Abba Kyari has been accused of all manner of corruption. Irrefutable documentary proofs of Buratai’s corruption have been published on Sahara Reporters. Amaechi has been accused of bribing judges. The list goes on. Not a word has been heard from the presidency in response to any of these accusations. But (corrupt) political opponents are hounded, even without firm evidence, in the name of “anti-corruption” fight.

People who know Buhari intimately say nothing will happen to corrupt people in his government as long as he is convinced that the corrupt people are "loyal" to him. Personal loyalty, not national interest, is all that matters to Buhari. That, in my dictionary, is also corruption. An invidiously selective anti-corruption fight is itself corruption.

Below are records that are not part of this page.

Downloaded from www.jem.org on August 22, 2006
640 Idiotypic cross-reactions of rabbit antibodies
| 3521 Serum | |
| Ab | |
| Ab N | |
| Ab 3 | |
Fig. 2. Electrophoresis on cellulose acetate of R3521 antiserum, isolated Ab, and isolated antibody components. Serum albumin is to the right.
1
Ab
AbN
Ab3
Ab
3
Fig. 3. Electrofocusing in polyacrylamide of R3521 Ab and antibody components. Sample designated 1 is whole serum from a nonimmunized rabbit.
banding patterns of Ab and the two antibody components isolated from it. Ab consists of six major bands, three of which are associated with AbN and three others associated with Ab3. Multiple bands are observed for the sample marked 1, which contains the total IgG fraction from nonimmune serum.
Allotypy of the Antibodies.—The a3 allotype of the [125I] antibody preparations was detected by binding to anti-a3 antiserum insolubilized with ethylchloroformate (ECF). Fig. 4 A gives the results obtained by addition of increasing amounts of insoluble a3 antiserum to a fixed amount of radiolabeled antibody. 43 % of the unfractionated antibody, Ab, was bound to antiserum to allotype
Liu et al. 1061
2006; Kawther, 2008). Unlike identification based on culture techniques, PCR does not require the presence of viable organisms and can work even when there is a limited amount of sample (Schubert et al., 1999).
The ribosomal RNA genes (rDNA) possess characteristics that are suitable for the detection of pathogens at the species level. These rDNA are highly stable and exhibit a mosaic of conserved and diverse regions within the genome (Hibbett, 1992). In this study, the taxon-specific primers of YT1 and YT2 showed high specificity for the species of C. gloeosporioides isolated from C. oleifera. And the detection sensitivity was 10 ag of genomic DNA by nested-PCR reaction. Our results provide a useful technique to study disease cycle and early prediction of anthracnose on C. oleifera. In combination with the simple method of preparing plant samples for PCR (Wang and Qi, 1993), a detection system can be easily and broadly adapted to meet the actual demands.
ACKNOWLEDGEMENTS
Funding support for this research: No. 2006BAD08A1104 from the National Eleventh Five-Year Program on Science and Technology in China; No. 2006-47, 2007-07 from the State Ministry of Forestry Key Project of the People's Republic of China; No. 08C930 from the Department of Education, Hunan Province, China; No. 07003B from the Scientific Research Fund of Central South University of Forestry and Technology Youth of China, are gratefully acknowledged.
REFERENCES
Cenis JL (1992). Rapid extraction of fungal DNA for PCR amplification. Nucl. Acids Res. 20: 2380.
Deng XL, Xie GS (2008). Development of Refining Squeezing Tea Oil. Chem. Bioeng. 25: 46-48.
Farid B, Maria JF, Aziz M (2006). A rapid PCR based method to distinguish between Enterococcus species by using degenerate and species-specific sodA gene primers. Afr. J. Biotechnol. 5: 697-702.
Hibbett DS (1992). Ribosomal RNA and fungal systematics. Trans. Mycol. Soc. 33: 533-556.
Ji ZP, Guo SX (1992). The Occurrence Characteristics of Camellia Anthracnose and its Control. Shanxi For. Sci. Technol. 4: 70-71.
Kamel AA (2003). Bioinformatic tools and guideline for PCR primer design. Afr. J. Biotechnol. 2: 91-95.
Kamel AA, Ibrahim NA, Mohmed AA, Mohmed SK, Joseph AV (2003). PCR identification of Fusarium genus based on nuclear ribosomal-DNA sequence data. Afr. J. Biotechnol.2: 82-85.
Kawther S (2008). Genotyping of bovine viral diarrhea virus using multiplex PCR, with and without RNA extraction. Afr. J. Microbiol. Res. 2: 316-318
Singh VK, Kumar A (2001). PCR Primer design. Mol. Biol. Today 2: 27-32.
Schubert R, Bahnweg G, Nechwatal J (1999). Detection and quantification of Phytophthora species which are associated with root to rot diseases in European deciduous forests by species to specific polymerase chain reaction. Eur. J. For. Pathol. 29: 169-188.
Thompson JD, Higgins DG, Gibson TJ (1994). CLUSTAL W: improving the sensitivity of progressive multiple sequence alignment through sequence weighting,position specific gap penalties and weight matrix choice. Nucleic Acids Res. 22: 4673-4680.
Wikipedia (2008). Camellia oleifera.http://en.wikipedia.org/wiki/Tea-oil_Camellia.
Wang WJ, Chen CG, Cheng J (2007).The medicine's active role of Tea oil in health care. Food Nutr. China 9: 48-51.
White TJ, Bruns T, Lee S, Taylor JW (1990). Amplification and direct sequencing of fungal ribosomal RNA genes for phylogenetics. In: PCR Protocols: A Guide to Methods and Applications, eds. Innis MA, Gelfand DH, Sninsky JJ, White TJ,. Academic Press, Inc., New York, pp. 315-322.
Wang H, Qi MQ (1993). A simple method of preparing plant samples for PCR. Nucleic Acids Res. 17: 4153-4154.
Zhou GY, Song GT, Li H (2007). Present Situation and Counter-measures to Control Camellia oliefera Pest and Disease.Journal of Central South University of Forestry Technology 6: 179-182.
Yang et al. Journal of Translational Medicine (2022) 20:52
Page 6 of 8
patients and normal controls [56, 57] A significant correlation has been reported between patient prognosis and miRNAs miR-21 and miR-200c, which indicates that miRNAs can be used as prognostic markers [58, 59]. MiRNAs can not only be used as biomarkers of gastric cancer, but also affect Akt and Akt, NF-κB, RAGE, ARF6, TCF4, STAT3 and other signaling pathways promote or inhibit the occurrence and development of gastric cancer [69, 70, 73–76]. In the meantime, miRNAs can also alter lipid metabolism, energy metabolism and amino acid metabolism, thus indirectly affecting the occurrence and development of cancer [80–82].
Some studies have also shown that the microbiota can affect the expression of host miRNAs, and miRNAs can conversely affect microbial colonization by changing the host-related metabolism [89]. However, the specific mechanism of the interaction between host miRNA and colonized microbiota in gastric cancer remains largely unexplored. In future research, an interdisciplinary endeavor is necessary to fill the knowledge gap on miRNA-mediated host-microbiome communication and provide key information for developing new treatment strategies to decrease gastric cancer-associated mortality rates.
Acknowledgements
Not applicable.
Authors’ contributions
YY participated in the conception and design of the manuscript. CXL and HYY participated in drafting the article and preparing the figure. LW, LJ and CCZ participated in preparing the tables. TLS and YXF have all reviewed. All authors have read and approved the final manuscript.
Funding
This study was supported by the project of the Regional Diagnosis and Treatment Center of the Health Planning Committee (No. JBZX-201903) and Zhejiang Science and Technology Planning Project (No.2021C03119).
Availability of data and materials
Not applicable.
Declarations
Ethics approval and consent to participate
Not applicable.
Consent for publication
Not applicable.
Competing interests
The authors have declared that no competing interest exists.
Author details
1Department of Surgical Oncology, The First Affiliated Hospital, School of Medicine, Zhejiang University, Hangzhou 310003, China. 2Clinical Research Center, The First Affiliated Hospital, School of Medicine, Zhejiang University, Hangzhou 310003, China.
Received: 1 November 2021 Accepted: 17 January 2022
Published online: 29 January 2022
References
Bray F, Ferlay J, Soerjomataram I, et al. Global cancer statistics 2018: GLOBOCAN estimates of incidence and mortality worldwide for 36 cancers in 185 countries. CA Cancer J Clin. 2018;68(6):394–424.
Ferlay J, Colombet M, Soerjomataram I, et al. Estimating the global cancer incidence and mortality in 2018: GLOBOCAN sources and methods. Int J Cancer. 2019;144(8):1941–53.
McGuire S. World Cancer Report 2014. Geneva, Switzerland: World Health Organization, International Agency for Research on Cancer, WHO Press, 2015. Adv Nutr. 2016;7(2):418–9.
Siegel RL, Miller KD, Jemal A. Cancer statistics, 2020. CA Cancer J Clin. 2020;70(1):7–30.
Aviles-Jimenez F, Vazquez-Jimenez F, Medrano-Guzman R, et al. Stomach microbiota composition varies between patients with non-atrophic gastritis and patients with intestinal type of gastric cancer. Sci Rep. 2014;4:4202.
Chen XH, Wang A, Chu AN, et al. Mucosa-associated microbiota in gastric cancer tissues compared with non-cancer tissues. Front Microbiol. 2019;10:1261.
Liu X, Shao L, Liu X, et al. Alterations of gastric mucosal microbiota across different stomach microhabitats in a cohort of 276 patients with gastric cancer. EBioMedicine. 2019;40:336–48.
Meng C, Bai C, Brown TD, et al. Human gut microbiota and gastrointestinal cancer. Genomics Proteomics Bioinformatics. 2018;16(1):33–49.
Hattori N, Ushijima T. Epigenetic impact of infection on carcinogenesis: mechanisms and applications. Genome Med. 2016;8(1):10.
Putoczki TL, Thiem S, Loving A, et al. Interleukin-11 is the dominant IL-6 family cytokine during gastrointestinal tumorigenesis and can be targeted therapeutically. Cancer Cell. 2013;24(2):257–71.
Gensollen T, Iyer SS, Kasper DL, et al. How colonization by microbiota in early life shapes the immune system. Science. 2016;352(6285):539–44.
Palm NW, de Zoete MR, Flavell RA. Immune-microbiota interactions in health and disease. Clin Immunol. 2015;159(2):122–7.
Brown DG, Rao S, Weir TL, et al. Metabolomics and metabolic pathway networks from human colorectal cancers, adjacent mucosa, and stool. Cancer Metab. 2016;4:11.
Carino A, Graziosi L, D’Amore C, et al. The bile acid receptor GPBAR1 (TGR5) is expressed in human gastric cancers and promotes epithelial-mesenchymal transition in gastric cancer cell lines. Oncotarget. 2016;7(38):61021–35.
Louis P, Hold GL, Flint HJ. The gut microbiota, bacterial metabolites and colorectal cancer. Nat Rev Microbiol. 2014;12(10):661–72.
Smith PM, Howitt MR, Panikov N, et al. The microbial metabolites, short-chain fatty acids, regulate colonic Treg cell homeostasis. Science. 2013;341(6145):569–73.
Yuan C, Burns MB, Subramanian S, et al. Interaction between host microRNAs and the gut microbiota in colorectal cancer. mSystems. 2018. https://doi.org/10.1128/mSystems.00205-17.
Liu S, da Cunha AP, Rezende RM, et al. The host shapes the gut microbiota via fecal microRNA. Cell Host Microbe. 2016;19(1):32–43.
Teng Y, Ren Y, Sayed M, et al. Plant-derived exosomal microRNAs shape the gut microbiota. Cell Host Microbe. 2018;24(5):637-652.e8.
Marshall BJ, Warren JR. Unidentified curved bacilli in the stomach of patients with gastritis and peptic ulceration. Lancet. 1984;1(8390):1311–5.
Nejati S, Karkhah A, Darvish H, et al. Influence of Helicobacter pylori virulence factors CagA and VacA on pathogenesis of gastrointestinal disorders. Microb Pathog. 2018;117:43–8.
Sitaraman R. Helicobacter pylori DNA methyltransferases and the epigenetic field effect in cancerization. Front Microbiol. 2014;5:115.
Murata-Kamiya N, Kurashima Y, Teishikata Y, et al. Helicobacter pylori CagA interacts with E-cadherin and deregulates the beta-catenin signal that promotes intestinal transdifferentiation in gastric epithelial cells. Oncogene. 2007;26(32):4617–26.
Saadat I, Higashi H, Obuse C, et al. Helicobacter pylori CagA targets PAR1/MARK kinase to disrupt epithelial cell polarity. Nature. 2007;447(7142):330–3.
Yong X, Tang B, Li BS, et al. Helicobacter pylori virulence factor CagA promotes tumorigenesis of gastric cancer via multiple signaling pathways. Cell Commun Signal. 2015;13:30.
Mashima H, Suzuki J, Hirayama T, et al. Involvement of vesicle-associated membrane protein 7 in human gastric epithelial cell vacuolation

4. Punish people who “padded” the 2016 budget and not merely transfer them, like Buhari did, to another ministry.

5. Stop the social apartheid that allocates billions of naira to Aso Rock Clinic while public hospitals that serve millions of everyday people are underfunded.

6. Obey his own directive to stop foreign medical treatment for government officials. On April 27, 2016, Buhari said, “While this administration will not deny anyone of his or her fundamental human rights, we will certainly not encourage expending Nigerian hard earned resources on any government official seeking medical care abroad, when such can be handled in Nigeria.”

 About a month later, he went to London to treat an ear infection. On December 2, Abba Kyari, Buhari’s ethically challenged Chief of Staff, was flown to London because he had “breathing difficulties.” Even with more than 3 billion naira a year budget, Aso Rock Clinic couldn’t treat “breathing difficulties.”

7. Investigate and overturn the unlawful, clandestine appointment of the children of politically connected people in various agencies of government.

8. Bring down the price of petrol AND make it available by repairing existing refineries and building new ones from the money saved from the last petrol price increase. Alternatively, he should encourage private sector investment in petrol refining— beyond Dangote.

Nigeria’s economy— and Nigerian life itself—is petrol-dependent in ways I have never seen anywhere. When you increase petrol price, the price of every other thing goes up and never comes down. I warned that the last petrol price hike would “ignite a hyperinflationary conflagration.” I was right. The “hyperinflationary conflagration” is the immediate trigger of the current recession. When incomes remain stagnant or non-existent and prices of everything go through the roof, consumption slows or halts, and the economy shrinks. That’s the textbook definition of recession.

9. Increase the national minimum wage so workers can cope with the mounting hardship they are contending with.

10. At least bring back the millions of jobs that have been lost since he came to power. The Nigerian Bureau of Statistics, which is a federal government agency, said, as of August this year, 4.58 million Nigerians lost their jobs since Buhari became president.

11. Show some compassion. Most policies of Buhari appear calculated to torment the weak, the vulnerable, and the helpless—the very people who brought him to power. Since its coming into being nearly two years ago, the Buhari government has increased petrol price by a larger margin than any government in Nigerian history; removed subsidies on fertilizer and other critical products; banned the importation of essential goods without developing local alternatives thereby creating scarcity, hunger, inflation, and shadowy, underground networks that exploit the poor; raised tariffs on most things; taxed everything that moves; is unashamedly stealing from people's bank deposits in the name of "stamp duty"; is helping private companies to engage in price gouging; and is generally deepening the misery of everyday people.

12. Visit Maiduguri to sympathize with the people of the northeast—and to prove that Boko Haram has truly been “defeated.”